Another funny thing--
There's a very wide avenue called Moscow Avenue that leads from downtown St. Petersburg to the airport. It's also got wide sidewalks, since they planned to switch it to be the main avenue of the city. (Never mind that the main development was in a different part of town. They also planned to arbitrarily make Leningrad--the previous name of the city--an "industrial city" which meant it wouldn't need any trees. But I digress.) As we drove to the airport, there was a tremendous traffic jam. They haven't had a lot of private cars for very long, so motorists often indulge in dangerous stunts. One guy pulled off the road and roared up the wide sidewalk for several blocks. (I assume the pedestrians were able to get out of his way.)

There's very little parking downtown, so there are tons of cars PARKED on the sidewalks. And double parked.

Our son, Ethan, who is a political officer at the US embassy in Moscow, took us to see some sights--and parked on the sidewalk like everyone else. He also took us by Metro to a folk art shopping village. (Where a guy also had a trained bear.) I was really tired, so he got us a gypsy cab home--by holding out his hand. Motorists stopped, and he negotiated a price for driving us to his apartment--which was at least 20 minutes away. It was a really wild ride. Like I was surprised we actually made it home in one piece.

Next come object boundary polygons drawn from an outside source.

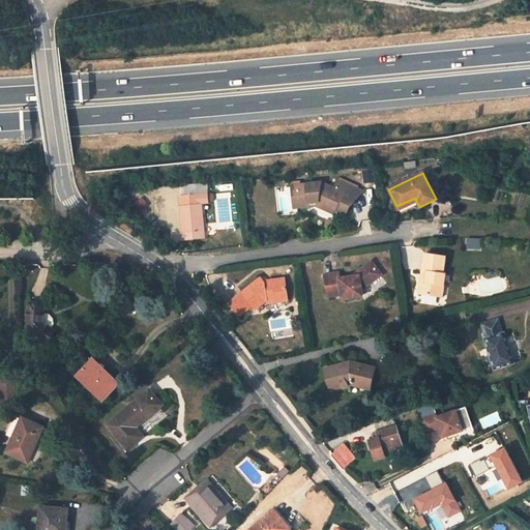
[(317,201),(323,204),(321,206),(333,212),(334,210),(344,214),(348,207),(349,207),(361,192),(339,180),(333,188),(320,182),(294,185),(296,208),(306,206),(306,203),(317,201)]
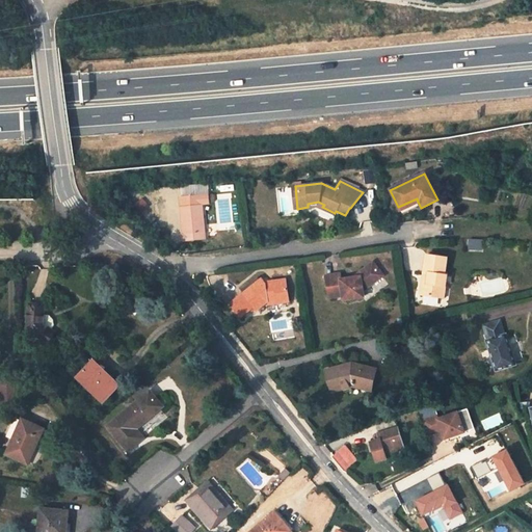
[(205,233),(202,206),(210,205),(208,194),(181,198),(182,208),(185,233),(185,235),(185,241),(205,238),(205,233)]
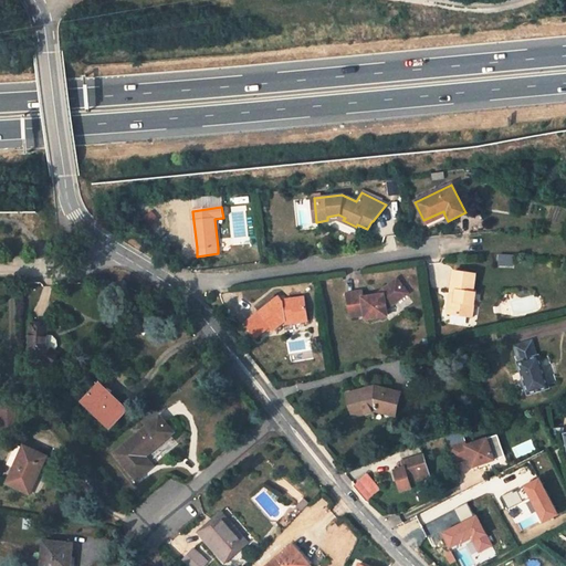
[(443,211),(423,220),(426,224),(444,215),(443,211)]
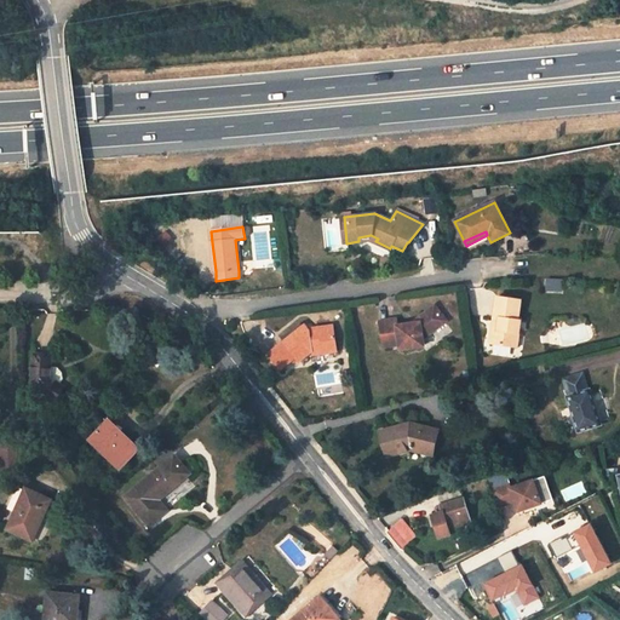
[(497,297),(494,319),(500,319),(499,331),(492,329),(491,345),(520,349),(523,321),(520,320),(522,300),(497,297)]
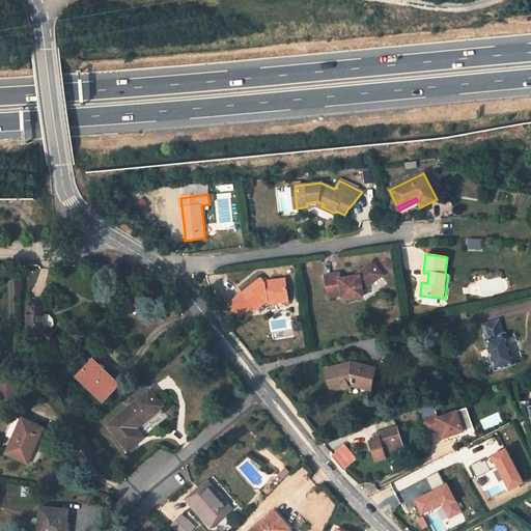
[(359,276),(340,279),(339,273),(326,275),(328,297),(342,295),(342,299),(356,297),(356,290),(361,289),(364,289),(382,275),(371,262),(359,272),(359,276)]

So after cold and wet St. Petersburg, I stepped off the plane at Dulles into 90 degree D.C. heat.

I have attached some pictures from the trip.


St. Basil's Cathedral, Red Square, Moscow

Lenin's Tomb, Red Square, Moscow

Ruth & Foreign Service Officer son Ethan dickering with rug dealer at Izmailovo Market, Moscow

Cathedral, Kremlin, Moscow

Norman with Hermitage Museum across the Neva River, St. Petersburg

Church of the Savior on the Spilled Blood (site of assassination of Tsar Alexander II), St. Petersburg

Grounds of Catherine's Palace, Pushkin

Inside Catherine's Palace, Pushkin

Catherine's Palace, Pushkin

Boat Ride in St. Petersburg

Malachite table in Hermitage Museum, St. Petersburg

Ruth in Hermitage Museum, St. Petersburg

Mariinsky (formerly Kirov) Theater, St. Petersburg

Peterhof fountains, St. Petersburg

Peterhof gardens, St. Petersburg

Statue of Lenin, St. Petersburg


Anonymous said...

Great photos. Makes me want to go see those sites for myself.
WRW member

Anonymous said...

Amazing! You must have felt you were in a different world, not just a different ountry.

Mary Marvella Barfield

Kris said...

Wow the pics are great. It looks like you had a blast.
I came over here after reading your comment on AK's blog and wanted to say that i just finished Shadow of the Moon this morning and I loved it (all aspects)!!

Angela Knight said...

VERY cool! I love the photos, and it sounds like you've got some great material for a book. Maybe one day Mike and I can go there too.

By the way, I LOVE your blog layout. Looks great!

Angela Knight

Deidre Knight said...

So beautiful! Can I go dicker for a rug too? :O) Deidre

Shannon McKelden said...

Beautiful, Ruth!! Such incredible architecture!